Work instruction —
Copy exactly the stretch of data below from the line with "ения значительно не" through the line with "ны с большим", including both of those lines.

The input —
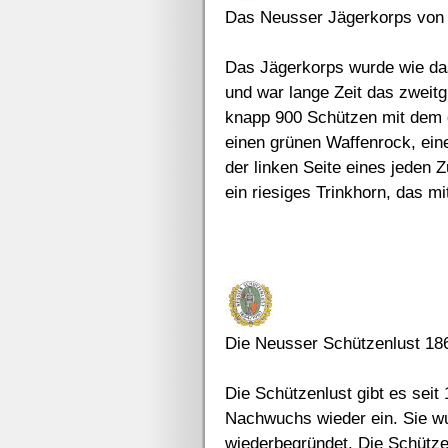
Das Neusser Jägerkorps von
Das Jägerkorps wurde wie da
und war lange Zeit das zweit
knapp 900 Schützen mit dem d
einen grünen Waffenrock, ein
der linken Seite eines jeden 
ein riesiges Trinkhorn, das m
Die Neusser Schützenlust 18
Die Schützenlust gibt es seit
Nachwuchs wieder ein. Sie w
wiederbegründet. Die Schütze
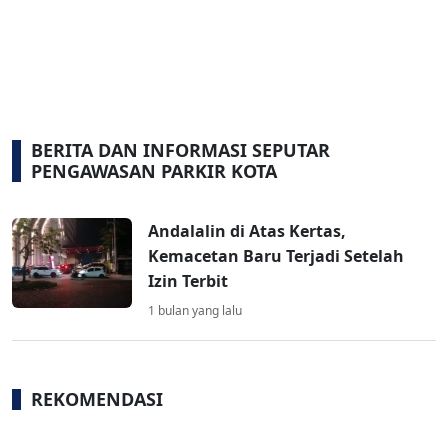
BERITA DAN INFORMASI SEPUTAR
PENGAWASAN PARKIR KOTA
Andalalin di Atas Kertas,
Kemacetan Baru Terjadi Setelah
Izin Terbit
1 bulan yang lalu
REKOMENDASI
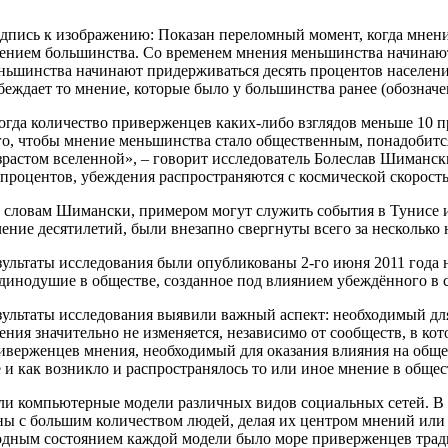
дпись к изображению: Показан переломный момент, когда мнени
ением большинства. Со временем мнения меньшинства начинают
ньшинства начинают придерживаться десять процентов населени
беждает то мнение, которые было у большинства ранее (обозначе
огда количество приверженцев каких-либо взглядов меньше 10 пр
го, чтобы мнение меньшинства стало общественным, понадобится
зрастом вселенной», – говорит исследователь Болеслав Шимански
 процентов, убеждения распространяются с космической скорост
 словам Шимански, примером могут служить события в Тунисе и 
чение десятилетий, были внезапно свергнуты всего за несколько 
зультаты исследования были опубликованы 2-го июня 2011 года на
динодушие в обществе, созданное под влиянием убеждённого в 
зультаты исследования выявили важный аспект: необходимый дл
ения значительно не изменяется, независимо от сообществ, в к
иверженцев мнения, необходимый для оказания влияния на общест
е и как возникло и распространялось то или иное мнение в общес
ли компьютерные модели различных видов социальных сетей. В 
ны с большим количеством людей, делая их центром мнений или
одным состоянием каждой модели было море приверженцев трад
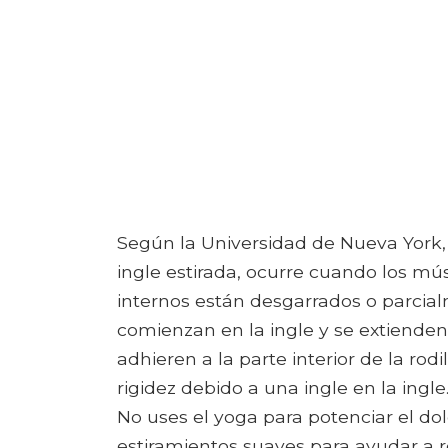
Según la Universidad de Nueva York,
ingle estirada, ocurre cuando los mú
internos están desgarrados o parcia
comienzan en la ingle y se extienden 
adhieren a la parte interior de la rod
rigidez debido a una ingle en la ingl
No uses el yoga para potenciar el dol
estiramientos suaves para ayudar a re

Reply —
ения значительно не изменяется, независимо от сообществ, в к
иверженцев мнения, необходимый для оказания влияния на общест
е и как возникло и распространялось то или иное мнение в общес
ли компьютерные модели различных видов социальных сетей. В 
ны с большим количеством людей, делая их центром мнений или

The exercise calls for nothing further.